Let's Make It a Good Year!

Happy New Year!

2009 starts out in the middle of an unprecedented worldwide depression. On the day when I wrote this column, the United States for the first time ever adopted a zero rate policy, effective immediately. At the same time, the Federal Reserve Bank (FRB) announced that it was considering purchasing long-term national bonds and implementing other "quantitative easing" measures to increase the amount of capital available to the market. The FRB made it clear that it would use all possible measures to put a stop to the economic slide, to try and turn the situation around and stabilize prices.

In response to this, the Japanese interest rates did an about-face, and the yen exchange rate versus the U.S. dollar rapidly went to 88.63 and crossed the 87 yen line at about 4 a.m. on December 18, Japan time. According to the news, a rate of 86 yen on the New York market also was within view.

The Obama government which will be inaugurated in January is preparing large-scale economic recovery measures on the order of several hundred billion dollars. Under the banner of these financial measures, it is hoped that initiatives for stimulating demand, strengthening the financial institutions, and shoring up the housing market will gain traction. The question of when the U.S. economy will rise out of this deep trough has a direct bearing on the economic situation of the world at large. Intensified international cooperation is urgently needed to lift the market and head towards a speedy recovery.

In any case, the U.S. has taken the first steps to provide an economic boost. Once these manifest themselves in increased consumer demand, the effect will be felt in Japan as a major exporting economy as well. However, the rapid rise in the value of the yen is bound to put a damper on things, which is why a complete economic recovery in Japan may not happen before the year 2011 and beyond.

It is clear that 2009 will present a difficult challenge. The three-year stretch from now until 2011 will be the “positive” period. Under these demanding conditions, an aggressive management approach is the only way to survive. It is indeed the time for an “animal” approach to business.

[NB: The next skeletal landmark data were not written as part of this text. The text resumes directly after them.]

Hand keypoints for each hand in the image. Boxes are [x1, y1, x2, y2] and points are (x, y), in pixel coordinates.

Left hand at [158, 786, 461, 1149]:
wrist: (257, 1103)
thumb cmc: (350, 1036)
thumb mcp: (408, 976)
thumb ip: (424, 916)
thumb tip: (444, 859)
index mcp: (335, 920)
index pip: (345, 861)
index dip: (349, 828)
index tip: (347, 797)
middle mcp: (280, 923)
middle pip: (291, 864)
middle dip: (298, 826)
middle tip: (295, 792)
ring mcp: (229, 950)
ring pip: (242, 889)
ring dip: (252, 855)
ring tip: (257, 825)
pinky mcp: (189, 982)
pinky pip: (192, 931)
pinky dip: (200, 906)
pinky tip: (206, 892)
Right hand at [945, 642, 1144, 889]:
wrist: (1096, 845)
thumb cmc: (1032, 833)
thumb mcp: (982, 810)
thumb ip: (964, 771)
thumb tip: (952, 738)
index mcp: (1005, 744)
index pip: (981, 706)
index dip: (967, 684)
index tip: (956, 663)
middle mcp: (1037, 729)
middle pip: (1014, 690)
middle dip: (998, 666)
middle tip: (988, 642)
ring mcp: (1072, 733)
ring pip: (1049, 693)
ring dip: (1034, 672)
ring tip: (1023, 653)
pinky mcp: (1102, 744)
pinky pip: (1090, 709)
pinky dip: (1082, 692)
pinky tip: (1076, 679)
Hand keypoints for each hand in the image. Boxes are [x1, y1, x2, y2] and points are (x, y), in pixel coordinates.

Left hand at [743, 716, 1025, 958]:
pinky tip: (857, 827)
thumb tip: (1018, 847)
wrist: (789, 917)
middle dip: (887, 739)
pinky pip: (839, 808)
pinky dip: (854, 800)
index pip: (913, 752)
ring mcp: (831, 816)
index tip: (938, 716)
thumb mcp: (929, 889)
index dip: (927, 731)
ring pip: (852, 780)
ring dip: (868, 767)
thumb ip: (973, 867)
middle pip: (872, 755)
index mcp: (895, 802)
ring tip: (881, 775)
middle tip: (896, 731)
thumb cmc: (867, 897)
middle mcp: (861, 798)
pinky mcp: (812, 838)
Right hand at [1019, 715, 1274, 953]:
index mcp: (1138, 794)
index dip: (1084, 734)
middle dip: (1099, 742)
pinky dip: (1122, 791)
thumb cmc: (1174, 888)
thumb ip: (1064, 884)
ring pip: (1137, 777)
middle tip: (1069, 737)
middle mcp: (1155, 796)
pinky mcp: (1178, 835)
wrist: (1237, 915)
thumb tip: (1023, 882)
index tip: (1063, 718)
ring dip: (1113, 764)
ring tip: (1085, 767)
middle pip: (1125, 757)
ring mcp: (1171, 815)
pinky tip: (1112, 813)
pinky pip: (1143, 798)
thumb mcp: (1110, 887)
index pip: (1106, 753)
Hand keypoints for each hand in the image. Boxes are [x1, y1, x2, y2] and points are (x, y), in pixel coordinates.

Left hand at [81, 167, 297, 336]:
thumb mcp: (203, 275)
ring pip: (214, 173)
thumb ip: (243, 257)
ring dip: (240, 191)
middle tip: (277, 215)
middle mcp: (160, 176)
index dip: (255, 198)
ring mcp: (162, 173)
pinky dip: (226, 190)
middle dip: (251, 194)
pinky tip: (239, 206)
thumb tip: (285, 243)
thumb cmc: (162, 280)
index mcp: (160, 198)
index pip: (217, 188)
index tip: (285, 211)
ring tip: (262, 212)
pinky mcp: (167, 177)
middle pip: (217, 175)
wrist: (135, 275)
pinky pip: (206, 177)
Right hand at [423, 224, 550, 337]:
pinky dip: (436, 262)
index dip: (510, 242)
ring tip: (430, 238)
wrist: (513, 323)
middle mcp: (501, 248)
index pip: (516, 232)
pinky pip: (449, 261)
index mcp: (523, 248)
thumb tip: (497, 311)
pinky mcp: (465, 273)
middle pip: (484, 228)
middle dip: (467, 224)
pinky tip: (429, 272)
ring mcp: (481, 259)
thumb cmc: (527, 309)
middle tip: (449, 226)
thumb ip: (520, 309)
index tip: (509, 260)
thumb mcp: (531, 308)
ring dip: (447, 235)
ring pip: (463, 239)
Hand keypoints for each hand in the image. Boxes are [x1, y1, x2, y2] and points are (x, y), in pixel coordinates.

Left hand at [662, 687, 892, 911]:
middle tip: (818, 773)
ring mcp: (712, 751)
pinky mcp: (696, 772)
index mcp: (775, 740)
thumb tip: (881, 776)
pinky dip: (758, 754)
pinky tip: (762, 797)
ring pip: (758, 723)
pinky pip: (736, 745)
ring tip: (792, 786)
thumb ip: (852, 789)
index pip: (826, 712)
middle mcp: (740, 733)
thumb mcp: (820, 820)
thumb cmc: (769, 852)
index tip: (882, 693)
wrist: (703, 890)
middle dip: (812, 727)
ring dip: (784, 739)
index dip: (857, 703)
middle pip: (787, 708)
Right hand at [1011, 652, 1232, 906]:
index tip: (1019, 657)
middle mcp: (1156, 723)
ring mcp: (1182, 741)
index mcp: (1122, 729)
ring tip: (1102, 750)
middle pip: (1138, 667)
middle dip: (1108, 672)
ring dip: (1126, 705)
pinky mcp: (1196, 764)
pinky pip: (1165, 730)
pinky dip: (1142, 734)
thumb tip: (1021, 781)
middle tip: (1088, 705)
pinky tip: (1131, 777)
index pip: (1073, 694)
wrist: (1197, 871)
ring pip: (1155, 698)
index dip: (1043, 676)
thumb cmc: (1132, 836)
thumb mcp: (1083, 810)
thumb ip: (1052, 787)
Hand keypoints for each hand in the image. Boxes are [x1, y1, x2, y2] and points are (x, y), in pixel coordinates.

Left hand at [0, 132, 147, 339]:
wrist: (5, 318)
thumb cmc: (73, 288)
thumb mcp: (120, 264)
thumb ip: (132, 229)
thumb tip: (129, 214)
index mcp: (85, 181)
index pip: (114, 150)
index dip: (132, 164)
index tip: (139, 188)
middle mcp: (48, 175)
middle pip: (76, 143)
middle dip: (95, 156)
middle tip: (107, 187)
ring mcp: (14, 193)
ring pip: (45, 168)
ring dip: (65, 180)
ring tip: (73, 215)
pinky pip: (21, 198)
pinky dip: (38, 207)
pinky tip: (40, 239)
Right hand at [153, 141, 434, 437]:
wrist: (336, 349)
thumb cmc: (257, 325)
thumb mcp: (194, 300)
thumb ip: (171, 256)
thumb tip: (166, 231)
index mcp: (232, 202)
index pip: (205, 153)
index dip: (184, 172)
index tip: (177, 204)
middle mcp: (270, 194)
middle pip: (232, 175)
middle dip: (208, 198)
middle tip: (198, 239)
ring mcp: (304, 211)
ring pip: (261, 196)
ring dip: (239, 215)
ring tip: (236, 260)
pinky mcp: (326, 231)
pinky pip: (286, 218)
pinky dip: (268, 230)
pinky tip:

Even export-oriented businesses must look towards strengthening internal demand these days. To boost domestic marketing, that is the order of the day. The consumers still have the money. But their concern with security and reassurance naturally tends to curb spending, and it also makes people choose their purchase patterns more carefully. As a result, people will of course only want to buy things that they consider really necessary and good for themselves. The absolute turnover volume will decrease, and statistic indicators therefore will show an overall drop in consumption. But these figures also comprise macro factors that do not necessarily represent the latent desire in consumers to make their life more enjoyable. Spending money for aims such as strengthening family bonds and increasing contentment on a personal scale very likely is still considered special.

More and more people will opt to give up an overseas holiday in favor of things such as enjoying Blu-ray movies at home with the family. As more time is being spent in the home, home entertainment becomes increasingly important, and home theater is a case in point. The idea of the "two-way theater" is most viable in this regard. However, as fewer people tend to come to the stores on their own volition these days, the vendors must take the animal approach. This means that they must go and actively seek out the customers, or they must organize events that are attractive enough to bring the customers to them and create the right opportunity to close a sale.

In this economic climate, it is vital for businesses to know the situation of their customers in detail. Rather than merely exchanging new year greetings, the industry as a whole must actively get involved in actually making it a good year.